Location
- Country: Austria
- Direction: west-east
- Start: Transalpine Pipeline, Würmlach
- To: Schwechat Refinery

General information
- Type: oil
- Partners: OMV, BP Austria, Shell Austria, Esso Austria, Agip
- Operator: Adria-Wien Pipeline GmbH
- Commissioned: 1970

Technical information
- Length: 420 km (260 mi)
- Maximum discharge: 8 million tons per year

= Adria–Wien Pipeline =

Crude oil pipeline in Austria

The Adria–Wien Pipeline (AWP) is a crude oil pipeline, which connects the Transalpine Pipeline from Würmlach at the Italian-Austrian border with the Schwechat Refinery near Vienna, Austria.
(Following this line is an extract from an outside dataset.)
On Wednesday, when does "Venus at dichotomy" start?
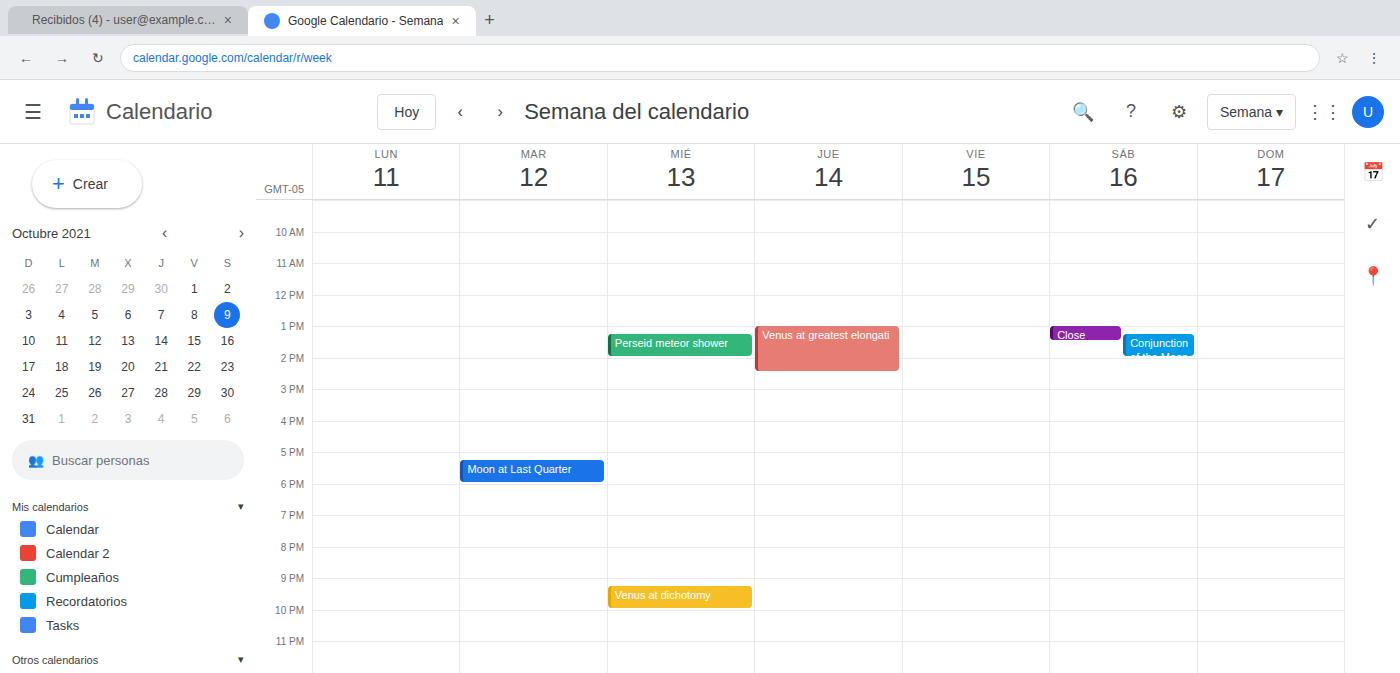
9:15 PM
It allows oil supplies to Austria from the Italian oil terminal in Trieste.

==History==
The planning of the pipeline started in 1965 with establishment of Adria–Wien Pipeline GmbH. The construction started in 1969 and the pipeline was commissioned in 1970.

==Technical features==
The length of the pipeline is 420 km. It has also a 14 km long branch line to Lannach. The diameter of the main pipeline is 18 in and it consists of 12 pumping stations. The capacity of the pipeline is 8 million tons of crude oil per year.

==Operating company==
The pipeline is operated by Adria–Wien Pipeline GmbH, in which OMV owns 76%. Other shareholders are BP Austria, Shell Austria, Esso Austria and Agip.